> _Task instructions_
Return exactly, and only, the lines from the line containing "Primary user entity" through the final line of the records below, both included.

> _Records to use_
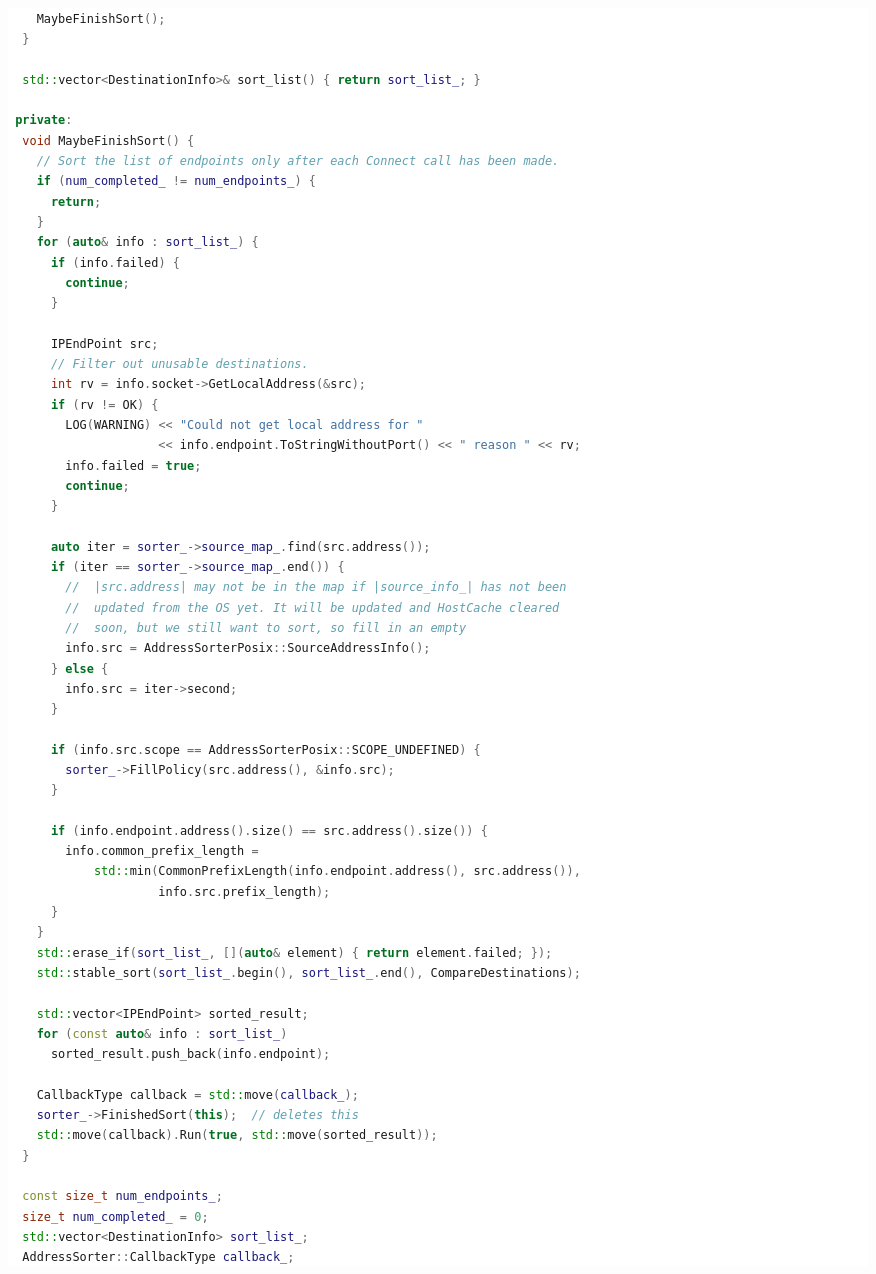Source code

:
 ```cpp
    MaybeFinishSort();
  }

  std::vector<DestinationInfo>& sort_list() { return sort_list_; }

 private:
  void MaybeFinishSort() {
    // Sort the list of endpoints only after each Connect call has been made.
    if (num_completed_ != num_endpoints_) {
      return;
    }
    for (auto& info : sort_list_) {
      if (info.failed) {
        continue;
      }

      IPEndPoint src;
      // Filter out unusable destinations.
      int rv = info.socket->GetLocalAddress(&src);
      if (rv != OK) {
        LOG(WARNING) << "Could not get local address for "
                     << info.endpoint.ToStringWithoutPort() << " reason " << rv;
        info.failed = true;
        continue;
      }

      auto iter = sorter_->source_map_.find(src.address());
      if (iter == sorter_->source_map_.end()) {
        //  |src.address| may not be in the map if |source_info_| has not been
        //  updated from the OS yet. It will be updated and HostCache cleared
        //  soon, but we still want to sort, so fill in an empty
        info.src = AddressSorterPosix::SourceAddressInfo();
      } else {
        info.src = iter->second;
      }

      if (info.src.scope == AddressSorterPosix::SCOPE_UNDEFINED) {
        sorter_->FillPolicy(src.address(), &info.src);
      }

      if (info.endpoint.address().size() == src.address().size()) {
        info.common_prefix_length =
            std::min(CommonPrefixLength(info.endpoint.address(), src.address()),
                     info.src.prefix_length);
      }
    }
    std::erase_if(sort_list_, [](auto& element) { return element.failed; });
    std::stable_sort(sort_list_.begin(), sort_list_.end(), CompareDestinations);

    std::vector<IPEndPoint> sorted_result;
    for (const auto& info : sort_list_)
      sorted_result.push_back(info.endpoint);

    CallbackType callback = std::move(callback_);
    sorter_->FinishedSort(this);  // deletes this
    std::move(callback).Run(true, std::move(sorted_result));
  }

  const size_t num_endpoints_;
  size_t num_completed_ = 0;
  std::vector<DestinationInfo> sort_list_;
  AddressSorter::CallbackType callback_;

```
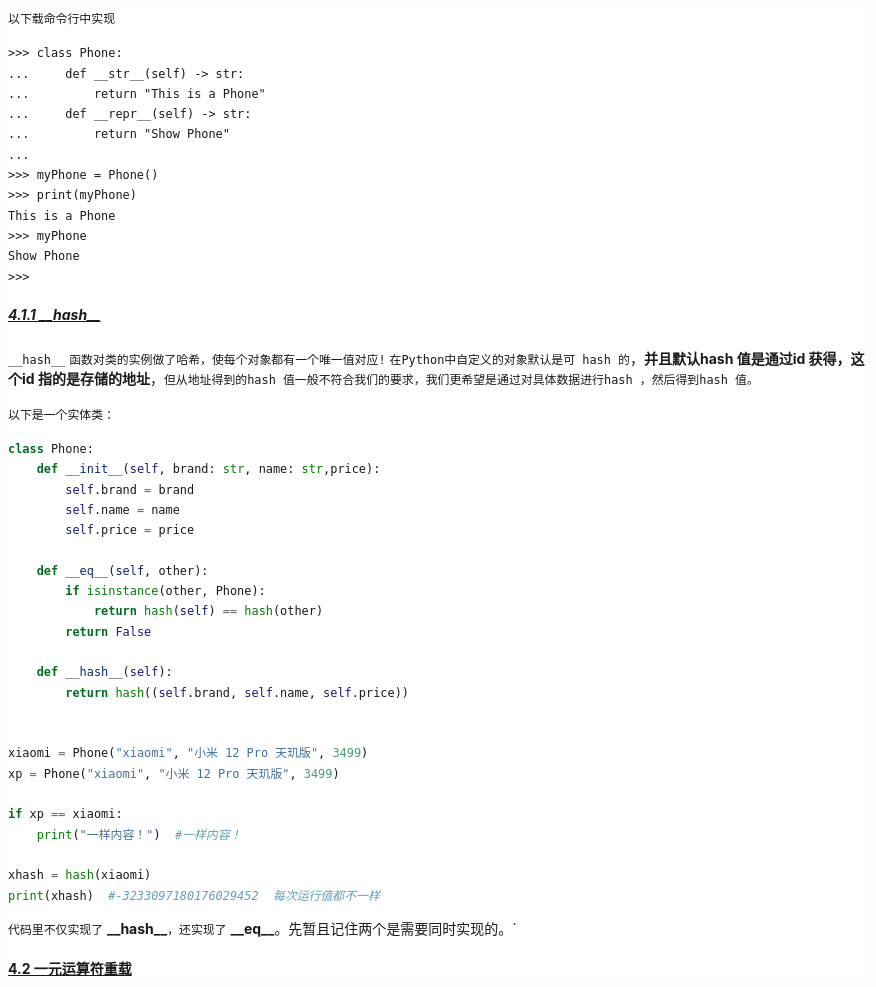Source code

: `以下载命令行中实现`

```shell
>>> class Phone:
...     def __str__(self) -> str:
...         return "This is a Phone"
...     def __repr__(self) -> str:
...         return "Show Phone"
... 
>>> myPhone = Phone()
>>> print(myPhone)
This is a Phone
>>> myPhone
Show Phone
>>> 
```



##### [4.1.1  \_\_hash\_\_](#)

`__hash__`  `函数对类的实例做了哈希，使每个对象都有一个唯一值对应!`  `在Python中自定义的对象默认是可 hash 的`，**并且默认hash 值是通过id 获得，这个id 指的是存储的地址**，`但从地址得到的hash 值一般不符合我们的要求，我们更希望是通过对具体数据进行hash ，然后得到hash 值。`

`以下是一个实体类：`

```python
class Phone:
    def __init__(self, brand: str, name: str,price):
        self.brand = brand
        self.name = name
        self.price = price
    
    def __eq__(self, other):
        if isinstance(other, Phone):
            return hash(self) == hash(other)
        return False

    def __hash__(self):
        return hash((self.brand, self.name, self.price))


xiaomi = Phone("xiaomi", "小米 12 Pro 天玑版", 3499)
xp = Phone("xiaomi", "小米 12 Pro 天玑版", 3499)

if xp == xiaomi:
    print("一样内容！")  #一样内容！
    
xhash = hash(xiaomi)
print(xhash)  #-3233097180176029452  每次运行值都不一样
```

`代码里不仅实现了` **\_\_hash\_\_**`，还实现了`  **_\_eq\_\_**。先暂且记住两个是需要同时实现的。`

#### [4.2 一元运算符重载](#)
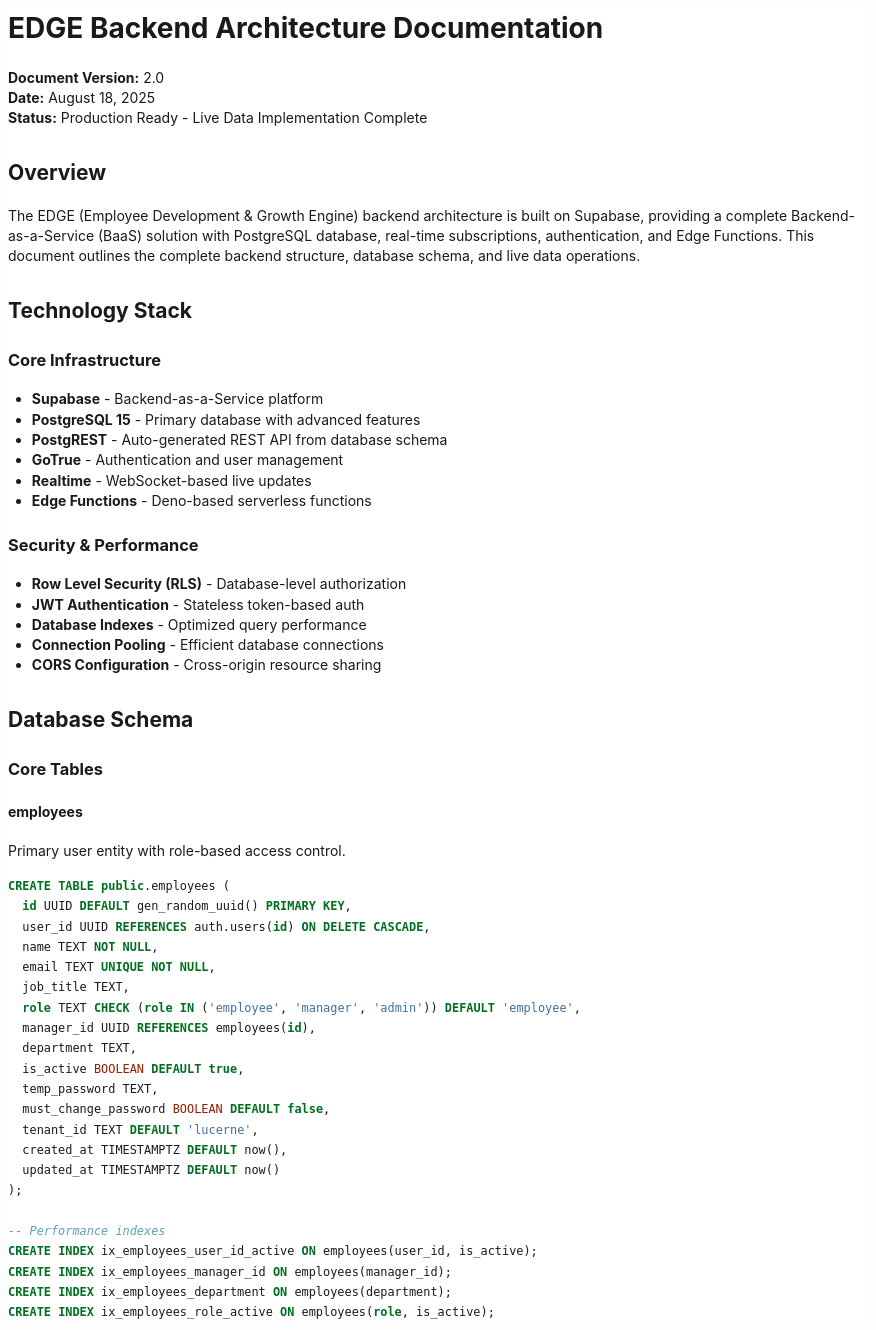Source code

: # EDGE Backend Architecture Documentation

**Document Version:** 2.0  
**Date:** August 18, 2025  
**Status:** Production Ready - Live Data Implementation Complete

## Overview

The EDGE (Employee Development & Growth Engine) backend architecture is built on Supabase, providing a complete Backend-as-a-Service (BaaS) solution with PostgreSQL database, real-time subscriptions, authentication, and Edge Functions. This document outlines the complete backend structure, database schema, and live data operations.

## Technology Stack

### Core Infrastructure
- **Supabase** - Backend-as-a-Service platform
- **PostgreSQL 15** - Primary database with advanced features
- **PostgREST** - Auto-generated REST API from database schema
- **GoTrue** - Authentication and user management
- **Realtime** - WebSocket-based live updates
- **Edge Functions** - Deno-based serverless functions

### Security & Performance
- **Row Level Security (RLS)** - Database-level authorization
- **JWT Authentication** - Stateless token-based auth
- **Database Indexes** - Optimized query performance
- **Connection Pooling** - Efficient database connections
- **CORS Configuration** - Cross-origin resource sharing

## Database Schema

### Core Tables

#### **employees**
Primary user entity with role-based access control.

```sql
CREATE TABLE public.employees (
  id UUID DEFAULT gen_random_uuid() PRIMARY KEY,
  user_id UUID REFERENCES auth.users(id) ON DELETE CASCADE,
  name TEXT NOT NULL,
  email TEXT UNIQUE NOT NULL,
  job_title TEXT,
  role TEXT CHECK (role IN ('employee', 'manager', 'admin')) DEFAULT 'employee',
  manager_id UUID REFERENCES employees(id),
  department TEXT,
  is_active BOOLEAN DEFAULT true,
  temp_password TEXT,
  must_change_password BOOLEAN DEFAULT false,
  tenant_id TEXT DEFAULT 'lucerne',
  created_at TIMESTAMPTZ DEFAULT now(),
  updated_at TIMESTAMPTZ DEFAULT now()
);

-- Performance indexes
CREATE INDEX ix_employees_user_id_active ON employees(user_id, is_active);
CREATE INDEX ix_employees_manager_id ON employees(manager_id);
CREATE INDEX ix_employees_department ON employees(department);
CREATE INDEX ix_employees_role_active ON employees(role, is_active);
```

> _Written response_
Primary user entity with role-based access control.

```sql
CREATE TABLE public.employees (
  id UUID DEFAULT gen_random_uuid() PRIMARY KEY,
  user_id UUID REFERENCES auth.users(id) ON DELETE CASCADE,
  name TEXT NOT NULL,
  email TEXT UNIQUE NOT NULL,
  job_title TEXT,
  role TEXT CHECK (role IN ('employee', 'manager', 'admin')) DEFAULT 'employee',
  manager_id UUID REFERENCES employees(id),
  department TEXT,
  is_active BOOLEAN DEFAULT true,
  temp_password TEXT,
  must_change_password BOOLEAN DEFAULT false,
  tenant_id TEXT DEFAULT 'lucerne',
  created_at TIMESTAMPTZ DEFAULT now(),
  updated_at TIMESTAMPTZ DEFAULT now()
);

-- Performance indexes
CREATE INDEX ix_employees_user_id_active ON employees(user_id, is_active);
CREATE INDEX ix_employees_manager_id ON employees(manager_id);
CREATE INDEX ix_employees_department ON employees(department);
CREATE INDEX ix_employees_role_active ON employees(role, is_active);
```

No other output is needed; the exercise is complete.